PROBLEM » Copy the records below word for word, beginning with the line that contains "pose: elev=159.8 azim=330.2" and continuing through the final line of the records.

====== PROVIDED ENTRIES

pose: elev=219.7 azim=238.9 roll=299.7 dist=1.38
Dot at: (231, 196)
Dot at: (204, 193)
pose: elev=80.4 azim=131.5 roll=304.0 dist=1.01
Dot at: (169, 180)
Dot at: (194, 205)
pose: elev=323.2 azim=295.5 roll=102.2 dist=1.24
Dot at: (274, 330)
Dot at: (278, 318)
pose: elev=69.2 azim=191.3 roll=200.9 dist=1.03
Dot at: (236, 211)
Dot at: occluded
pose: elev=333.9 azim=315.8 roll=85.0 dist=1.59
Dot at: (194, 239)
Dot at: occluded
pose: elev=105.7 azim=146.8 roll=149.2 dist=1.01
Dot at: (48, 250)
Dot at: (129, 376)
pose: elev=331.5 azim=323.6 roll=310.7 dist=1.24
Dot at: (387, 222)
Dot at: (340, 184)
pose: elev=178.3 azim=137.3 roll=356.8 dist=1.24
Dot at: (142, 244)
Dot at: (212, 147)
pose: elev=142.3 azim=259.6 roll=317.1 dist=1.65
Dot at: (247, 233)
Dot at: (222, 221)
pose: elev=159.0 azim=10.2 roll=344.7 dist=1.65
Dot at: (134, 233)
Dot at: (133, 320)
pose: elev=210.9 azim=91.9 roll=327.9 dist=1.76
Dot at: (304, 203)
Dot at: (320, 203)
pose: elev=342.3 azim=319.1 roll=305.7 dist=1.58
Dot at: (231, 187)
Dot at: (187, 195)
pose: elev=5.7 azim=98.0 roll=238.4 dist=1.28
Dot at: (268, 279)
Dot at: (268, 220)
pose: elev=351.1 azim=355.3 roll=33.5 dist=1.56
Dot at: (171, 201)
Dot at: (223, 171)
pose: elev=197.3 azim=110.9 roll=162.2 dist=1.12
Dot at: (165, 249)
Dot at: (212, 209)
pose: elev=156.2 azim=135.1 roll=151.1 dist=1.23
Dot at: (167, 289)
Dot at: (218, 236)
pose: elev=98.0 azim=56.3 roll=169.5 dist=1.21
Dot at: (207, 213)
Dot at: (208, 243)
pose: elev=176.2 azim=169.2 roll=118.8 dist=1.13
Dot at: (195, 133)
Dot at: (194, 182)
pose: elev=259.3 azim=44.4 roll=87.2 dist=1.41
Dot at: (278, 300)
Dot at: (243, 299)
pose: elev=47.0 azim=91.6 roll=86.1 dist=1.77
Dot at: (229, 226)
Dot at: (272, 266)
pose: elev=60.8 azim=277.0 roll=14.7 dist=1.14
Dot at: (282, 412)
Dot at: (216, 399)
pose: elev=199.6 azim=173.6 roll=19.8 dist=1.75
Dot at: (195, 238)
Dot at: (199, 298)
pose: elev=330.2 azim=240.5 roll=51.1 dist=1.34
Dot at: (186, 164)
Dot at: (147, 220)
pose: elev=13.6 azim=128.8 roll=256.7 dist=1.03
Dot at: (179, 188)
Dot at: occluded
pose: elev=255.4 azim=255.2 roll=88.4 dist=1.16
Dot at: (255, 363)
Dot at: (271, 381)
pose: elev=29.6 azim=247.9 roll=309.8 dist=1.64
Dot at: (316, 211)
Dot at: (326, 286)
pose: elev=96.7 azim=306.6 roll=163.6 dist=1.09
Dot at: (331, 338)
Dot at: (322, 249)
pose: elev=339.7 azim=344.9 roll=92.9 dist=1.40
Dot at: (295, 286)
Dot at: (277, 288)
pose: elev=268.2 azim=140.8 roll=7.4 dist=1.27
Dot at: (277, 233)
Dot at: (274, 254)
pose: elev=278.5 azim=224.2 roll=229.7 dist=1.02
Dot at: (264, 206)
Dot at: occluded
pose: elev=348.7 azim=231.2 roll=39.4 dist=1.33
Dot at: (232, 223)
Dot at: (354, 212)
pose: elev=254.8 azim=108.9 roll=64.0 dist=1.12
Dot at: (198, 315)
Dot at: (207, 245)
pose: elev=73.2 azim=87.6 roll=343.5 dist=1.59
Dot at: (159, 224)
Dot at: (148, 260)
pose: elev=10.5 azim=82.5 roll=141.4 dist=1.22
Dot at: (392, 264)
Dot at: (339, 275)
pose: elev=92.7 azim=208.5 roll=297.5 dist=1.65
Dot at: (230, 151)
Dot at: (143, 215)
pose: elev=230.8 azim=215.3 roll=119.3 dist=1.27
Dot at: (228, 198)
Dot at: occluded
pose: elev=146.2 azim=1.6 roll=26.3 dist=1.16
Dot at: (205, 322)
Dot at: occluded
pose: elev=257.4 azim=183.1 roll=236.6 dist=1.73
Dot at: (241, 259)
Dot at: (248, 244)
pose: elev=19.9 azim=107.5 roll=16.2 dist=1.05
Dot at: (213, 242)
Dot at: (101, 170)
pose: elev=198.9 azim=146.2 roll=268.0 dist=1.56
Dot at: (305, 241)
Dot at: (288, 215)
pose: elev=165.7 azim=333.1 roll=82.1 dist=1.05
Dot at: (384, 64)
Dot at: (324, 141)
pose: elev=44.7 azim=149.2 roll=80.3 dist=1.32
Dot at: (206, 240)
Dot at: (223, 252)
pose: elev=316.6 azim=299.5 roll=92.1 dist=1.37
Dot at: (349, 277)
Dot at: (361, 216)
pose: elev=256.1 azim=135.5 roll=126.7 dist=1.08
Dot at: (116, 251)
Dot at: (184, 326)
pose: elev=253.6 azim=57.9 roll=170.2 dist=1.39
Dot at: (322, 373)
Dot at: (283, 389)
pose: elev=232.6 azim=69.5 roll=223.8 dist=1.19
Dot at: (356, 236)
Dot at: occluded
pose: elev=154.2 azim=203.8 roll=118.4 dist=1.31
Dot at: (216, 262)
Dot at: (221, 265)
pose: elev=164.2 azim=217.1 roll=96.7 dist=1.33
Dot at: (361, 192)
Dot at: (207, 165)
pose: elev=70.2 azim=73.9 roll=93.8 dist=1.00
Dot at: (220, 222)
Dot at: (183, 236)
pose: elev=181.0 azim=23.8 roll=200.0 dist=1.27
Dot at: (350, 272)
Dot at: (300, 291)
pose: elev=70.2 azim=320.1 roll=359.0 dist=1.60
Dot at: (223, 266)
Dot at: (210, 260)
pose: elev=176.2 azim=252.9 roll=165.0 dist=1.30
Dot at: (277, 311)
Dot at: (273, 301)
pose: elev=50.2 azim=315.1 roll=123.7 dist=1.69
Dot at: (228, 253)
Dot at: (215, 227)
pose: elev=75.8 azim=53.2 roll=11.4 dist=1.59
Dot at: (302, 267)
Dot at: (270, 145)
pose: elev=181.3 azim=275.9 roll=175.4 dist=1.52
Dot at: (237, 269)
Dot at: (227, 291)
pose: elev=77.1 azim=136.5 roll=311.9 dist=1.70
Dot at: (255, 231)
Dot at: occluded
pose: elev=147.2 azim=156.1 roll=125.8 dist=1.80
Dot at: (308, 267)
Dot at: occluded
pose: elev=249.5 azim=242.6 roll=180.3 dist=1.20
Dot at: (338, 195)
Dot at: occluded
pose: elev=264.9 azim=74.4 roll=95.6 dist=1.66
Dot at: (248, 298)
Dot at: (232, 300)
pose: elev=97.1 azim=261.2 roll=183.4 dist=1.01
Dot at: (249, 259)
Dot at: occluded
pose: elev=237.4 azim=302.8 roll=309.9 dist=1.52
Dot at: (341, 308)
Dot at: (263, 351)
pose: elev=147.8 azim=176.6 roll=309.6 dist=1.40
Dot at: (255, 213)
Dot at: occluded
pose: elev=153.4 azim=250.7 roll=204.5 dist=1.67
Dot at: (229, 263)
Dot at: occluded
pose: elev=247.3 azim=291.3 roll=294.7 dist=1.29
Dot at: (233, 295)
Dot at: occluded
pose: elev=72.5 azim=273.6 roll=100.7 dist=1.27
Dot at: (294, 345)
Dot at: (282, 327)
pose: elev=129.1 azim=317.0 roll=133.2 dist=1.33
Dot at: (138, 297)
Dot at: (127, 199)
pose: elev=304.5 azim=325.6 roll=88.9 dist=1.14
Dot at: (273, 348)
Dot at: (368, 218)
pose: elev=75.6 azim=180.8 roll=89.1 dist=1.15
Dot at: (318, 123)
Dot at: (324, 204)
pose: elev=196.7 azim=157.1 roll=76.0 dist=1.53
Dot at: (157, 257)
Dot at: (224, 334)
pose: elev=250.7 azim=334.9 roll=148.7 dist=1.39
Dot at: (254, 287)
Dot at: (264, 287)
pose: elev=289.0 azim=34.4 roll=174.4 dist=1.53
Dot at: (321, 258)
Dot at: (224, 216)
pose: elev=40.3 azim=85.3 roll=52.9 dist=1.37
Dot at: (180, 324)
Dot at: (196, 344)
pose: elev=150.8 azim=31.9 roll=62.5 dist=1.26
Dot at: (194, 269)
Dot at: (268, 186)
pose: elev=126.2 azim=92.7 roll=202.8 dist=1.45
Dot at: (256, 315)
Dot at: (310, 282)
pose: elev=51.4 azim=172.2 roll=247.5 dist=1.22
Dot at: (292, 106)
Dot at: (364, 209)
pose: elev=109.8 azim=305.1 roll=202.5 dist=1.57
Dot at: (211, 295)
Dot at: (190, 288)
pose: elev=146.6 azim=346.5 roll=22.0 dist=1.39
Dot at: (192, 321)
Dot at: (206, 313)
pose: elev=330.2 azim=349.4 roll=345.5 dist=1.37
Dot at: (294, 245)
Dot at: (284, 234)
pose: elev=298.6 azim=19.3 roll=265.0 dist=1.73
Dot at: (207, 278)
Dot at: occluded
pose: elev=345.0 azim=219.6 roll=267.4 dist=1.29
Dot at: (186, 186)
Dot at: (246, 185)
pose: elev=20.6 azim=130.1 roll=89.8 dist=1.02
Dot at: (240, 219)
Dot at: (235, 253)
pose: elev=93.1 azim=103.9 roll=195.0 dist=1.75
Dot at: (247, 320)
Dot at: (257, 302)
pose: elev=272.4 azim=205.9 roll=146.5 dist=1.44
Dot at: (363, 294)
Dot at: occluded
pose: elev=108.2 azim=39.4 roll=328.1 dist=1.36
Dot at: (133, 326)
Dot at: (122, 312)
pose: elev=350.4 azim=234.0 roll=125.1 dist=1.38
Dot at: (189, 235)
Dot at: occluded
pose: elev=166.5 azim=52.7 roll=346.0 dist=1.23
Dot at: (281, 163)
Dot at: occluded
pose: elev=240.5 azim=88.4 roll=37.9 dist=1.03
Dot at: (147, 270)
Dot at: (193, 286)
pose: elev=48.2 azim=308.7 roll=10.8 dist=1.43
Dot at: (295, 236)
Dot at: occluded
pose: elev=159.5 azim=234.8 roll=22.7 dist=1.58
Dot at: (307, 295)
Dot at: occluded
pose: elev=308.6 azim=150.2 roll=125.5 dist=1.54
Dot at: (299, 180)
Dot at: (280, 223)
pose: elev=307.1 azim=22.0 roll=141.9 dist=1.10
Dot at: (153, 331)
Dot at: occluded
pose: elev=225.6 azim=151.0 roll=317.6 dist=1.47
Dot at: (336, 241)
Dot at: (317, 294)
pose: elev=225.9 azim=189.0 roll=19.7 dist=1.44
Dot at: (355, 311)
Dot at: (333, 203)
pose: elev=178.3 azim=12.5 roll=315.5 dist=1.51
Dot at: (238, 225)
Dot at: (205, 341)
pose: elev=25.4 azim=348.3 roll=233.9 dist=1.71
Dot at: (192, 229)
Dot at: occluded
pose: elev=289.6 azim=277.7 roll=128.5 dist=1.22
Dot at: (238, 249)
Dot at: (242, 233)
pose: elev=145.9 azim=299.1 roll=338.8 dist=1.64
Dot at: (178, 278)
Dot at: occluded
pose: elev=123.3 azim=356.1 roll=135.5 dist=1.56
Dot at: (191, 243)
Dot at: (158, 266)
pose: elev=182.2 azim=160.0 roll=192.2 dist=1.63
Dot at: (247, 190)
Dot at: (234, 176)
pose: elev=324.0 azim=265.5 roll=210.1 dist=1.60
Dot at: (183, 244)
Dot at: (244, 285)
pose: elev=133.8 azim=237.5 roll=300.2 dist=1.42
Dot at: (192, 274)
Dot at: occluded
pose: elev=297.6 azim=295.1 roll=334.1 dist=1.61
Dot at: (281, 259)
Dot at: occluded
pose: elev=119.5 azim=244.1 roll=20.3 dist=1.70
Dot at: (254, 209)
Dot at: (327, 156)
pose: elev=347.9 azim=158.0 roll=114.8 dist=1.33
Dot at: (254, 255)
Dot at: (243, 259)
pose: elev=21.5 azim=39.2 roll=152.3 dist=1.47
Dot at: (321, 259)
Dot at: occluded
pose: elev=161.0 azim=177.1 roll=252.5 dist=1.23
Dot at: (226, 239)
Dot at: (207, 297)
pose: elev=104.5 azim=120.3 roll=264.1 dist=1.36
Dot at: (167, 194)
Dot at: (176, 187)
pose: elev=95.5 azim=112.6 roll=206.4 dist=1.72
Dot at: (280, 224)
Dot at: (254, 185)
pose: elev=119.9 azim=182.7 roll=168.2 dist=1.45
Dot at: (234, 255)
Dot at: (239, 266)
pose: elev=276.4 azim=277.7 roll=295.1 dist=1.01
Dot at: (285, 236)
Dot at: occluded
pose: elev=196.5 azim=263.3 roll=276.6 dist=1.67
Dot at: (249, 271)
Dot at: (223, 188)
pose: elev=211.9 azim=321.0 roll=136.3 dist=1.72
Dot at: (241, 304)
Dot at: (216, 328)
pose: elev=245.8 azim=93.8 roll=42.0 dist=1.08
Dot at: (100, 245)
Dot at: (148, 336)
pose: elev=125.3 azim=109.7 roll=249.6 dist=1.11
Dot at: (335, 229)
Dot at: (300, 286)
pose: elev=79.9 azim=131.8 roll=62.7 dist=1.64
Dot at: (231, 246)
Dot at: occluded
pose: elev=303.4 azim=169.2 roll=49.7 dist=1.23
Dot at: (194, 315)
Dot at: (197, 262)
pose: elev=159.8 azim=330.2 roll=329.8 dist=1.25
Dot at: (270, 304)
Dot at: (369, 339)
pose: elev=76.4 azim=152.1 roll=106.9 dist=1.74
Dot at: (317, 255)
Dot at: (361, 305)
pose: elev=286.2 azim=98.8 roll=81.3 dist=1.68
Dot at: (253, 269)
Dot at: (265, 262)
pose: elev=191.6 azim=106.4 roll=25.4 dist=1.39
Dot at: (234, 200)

============

PROBLEM SOLUTION »
pose: elev=159.8 azim=330.2 roll=329.8 dist=1.25
Dot at: (270, 304)
Dot at: (369, 339)
pose: elev=76.4 azim=152.1 roll=106.9 dist=1.74
Dot at: (317, 255)
Dot at: (361, 305)
pose: elev=286.2 azim=98.8 roll=81.3 dist=1.68
Dot at: (253, 269)
Dot at: (265, 262)
pose: elev=191.6 azim=106.4 roll=25.4 dist=1.39
Dot at: (234, 200)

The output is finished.